OBJECTIVE: To review the pathophysiology and subsequent treatment options for low-dose aldesleukin-induced toxicity when administered via intravenous bolus infusion, continuous intravenous infusion, or subcutaneous injection. BACKGROUND: The adverse events associated with high-dose aldesleukin therapy (600,000 IU per kg i.v. every 8 h for a maximum of 14 doses) are well documented in the literature; however, the adverse event profile of lower doses and alternative administration routes are less well described. An understanding of the adverse event profile associated with these alternative regimens can enhance management of toxicity. DATA SOURCES: English-language clinical studies, abstracts, and review articles pertaining to low-dose intravenous, continuous intravenous infusion, or subcutaneous injection of aldesleukin, as well as aldesleukin-induced adverse events.

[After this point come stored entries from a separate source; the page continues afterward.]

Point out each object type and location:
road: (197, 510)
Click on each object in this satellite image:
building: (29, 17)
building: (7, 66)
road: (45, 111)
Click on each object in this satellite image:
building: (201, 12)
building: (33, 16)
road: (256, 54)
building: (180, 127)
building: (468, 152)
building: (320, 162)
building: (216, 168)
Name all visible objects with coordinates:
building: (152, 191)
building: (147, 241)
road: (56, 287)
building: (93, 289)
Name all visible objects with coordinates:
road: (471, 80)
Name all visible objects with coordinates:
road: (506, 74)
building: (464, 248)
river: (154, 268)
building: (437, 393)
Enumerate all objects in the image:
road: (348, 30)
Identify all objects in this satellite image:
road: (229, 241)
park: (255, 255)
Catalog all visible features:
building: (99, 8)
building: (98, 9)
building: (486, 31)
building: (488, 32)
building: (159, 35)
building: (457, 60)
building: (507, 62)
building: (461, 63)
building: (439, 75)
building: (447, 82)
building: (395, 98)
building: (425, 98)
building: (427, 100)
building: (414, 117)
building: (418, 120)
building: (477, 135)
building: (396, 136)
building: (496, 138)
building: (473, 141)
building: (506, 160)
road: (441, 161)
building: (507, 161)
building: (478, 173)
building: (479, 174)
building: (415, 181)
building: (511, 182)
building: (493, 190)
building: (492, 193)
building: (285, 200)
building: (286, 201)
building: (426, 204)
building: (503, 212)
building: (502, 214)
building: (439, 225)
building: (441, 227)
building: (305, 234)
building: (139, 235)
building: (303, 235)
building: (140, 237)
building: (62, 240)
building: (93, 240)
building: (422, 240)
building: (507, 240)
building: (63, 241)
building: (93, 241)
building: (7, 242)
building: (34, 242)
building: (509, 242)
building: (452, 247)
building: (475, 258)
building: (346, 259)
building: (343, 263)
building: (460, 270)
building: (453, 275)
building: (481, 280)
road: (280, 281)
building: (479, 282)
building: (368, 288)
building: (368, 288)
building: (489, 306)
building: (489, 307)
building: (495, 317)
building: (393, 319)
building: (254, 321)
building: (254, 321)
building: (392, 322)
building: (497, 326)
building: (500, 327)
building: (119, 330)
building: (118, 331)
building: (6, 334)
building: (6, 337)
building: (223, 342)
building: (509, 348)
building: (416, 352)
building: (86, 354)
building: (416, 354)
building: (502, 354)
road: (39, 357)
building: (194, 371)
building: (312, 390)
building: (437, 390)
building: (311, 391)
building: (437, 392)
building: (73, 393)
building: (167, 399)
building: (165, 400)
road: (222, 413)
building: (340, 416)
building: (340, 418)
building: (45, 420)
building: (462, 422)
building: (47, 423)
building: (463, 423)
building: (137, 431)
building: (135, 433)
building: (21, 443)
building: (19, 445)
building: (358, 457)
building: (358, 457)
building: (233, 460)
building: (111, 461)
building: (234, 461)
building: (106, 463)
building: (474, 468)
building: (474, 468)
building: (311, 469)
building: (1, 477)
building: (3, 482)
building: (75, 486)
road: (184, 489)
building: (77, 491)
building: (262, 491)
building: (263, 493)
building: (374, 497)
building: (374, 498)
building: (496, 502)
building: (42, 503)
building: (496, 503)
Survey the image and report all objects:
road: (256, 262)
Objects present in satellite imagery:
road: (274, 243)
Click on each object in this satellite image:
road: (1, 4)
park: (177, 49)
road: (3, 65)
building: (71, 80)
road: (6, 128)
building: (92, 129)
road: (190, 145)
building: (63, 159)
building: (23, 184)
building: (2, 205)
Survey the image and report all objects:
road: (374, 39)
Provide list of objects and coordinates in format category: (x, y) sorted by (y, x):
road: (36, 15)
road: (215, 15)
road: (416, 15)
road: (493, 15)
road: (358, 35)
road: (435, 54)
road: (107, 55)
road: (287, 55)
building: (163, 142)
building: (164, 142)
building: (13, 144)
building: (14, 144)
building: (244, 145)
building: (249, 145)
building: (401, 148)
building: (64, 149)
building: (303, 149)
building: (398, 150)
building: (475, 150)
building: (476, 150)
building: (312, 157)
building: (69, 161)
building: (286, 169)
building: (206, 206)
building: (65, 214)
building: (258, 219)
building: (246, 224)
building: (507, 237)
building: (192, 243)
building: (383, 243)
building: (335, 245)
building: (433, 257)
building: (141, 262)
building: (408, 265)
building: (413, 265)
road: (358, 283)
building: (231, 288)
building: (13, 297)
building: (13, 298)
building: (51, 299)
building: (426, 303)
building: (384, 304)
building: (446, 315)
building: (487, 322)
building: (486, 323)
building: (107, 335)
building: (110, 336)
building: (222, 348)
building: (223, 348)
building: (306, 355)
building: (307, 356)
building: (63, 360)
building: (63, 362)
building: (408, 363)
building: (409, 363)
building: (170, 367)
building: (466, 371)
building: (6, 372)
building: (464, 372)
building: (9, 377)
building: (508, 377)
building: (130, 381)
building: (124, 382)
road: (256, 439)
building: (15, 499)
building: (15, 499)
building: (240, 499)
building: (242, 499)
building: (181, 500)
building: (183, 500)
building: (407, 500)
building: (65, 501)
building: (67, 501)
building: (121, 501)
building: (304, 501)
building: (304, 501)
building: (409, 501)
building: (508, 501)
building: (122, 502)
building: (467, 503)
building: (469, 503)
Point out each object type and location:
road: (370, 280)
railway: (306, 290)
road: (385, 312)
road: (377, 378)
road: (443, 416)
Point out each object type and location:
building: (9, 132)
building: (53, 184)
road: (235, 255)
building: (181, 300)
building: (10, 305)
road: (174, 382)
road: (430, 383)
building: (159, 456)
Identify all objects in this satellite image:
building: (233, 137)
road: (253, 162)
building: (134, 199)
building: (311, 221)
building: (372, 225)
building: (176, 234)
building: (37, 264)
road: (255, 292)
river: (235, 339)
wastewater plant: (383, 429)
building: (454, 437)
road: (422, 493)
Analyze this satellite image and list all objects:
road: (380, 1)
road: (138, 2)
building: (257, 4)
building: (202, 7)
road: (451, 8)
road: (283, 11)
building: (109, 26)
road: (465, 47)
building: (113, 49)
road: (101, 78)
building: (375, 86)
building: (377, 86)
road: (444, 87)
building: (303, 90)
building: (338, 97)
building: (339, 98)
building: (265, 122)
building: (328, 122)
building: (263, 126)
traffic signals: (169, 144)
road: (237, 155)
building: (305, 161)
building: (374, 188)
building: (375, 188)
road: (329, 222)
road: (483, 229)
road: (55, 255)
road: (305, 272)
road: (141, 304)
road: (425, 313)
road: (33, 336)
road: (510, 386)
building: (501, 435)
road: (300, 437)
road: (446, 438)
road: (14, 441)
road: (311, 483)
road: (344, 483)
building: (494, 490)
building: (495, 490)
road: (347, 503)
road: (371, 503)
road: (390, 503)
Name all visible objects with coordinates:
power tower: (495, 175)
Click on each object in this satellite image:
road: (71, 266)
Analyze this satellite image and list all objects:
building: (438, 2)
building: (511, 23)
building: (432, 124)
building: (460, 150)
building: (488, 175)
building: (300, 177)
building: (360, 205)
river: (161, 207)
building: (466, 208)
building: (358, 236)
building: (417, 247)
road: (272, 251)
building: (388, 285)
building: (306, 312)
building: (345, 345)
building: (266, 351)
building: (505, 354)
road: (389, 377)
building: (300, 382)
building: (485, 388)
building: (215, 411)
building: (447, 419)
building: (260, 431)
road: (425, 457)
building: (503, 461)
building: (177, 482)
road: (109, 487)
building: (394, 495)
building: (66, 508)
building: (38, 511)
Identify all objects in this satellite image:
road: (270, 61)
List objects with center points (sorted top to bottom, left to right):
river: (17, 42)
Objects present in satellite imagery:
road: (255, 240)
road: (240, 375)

STUDY SELECTION AND DATA EXTRACTION: Relevant studies were selected that assist with understanding the pathophysiology, clinical management, diagnosis, and management of aldesleukin-induced adverse events. CONCLUSIONS: Aldesleukin therapy initiates a cytokine-mediated proinflammatory process resulting in a toxicity profile that is different from traditional nonbiologic chemotherapeutic agents. The frequency and severity of adverse events associated with aldesleukin administration are dependent upon dose, route, and administration schedule. In addition, most adverse reactions are self-limiting. Alleviation of aldesleukin-induced adverse effects can usually be achieved on an outpatient basis with agents such as antiemetics, antipyretics, and topical creams or lotions, as well as nonmedication interventions. Aggressive and proactive management of aldesleukin associated toxicities can help facilitate completion of therapy.